Required work:
Repeat the data word for word. Do not include the pictures.

[Available records — start]

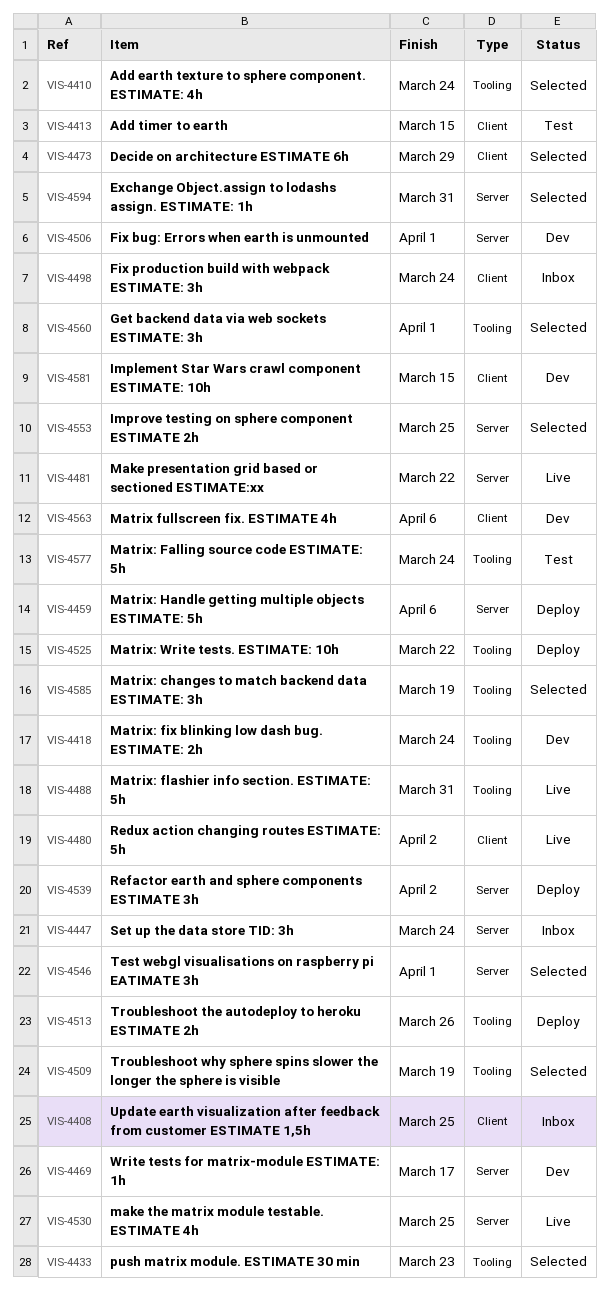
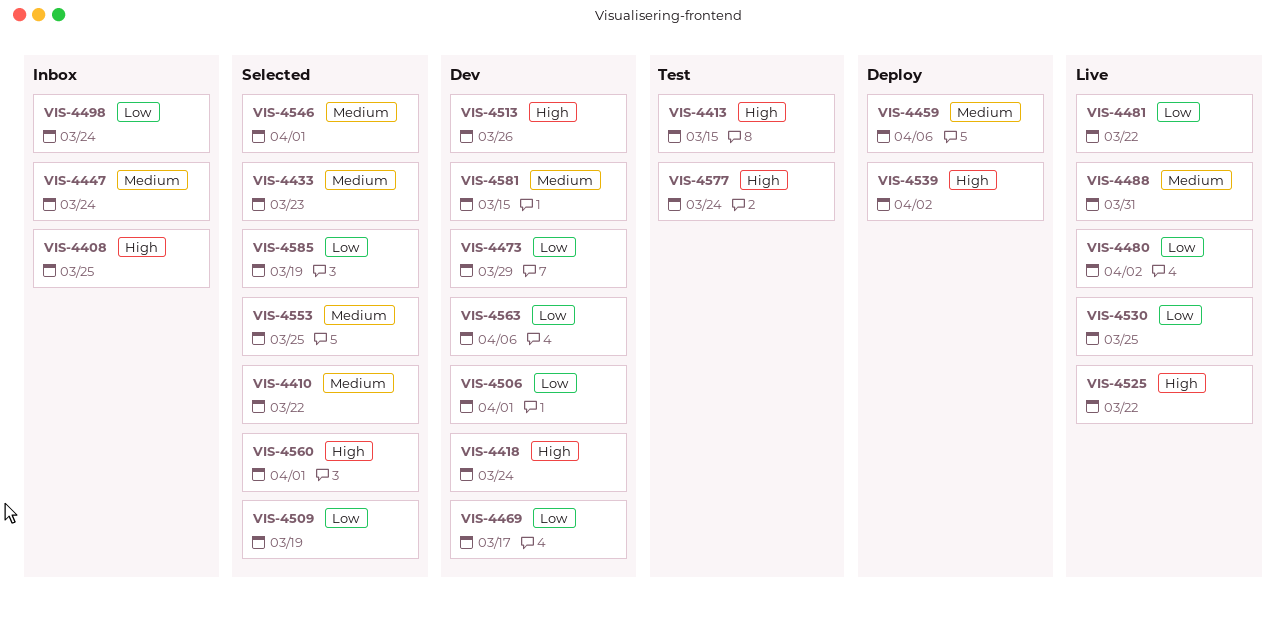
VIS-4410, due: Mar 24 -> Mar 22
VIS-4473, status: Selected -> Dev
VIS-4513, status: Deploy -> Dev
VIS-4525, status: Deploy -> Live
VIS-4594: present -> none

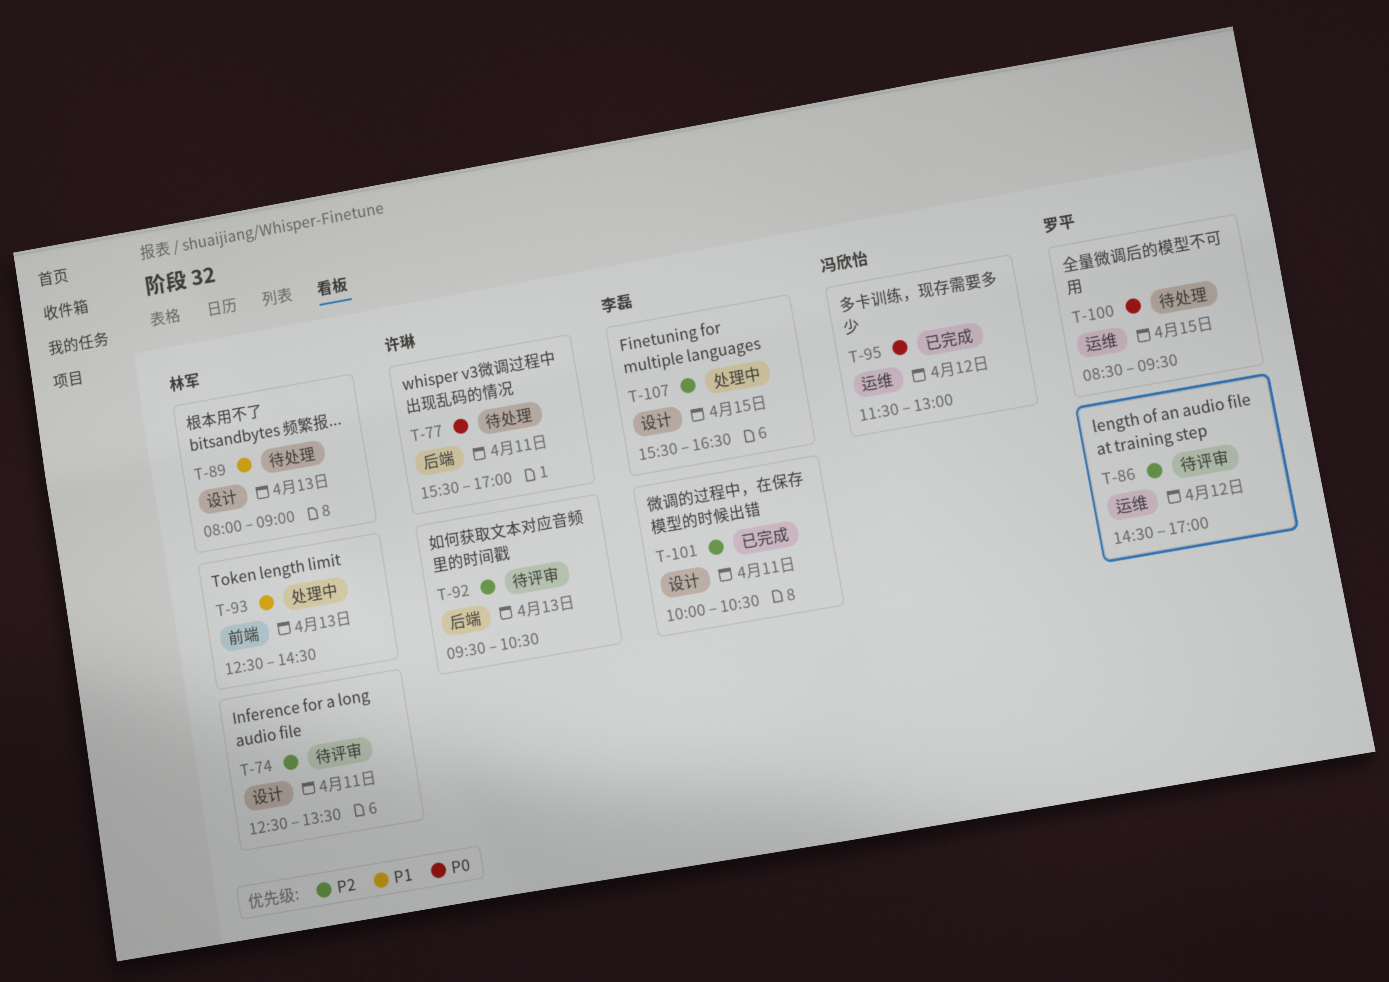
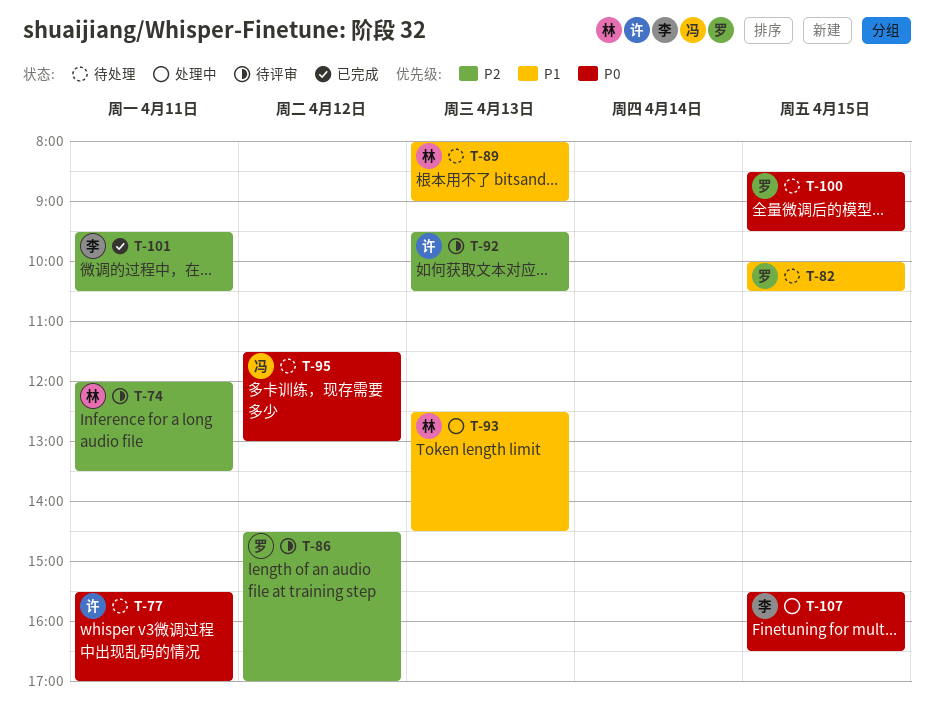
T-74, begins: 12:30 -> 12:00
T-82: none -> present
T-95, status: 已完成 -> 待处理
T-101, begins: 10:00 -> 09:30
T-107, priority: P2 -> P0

[Available records — finish]

Exercise output:
VIS-4410, due: Mar 24 -> Mar 22
VIS-4473, status: Selected -> Dev
VIS-4513, status: Deploy -> Dev
VIS-4525, status: Deploy -> Live
VIS-4594: present -> none

T-74, begins: 12:30 -> 12:00
T-82: none -> present
T-95, status: 已完成 -> 待处理
T-101, begins: 10:00 -> 09:30
T-107, priority: P2 -> P0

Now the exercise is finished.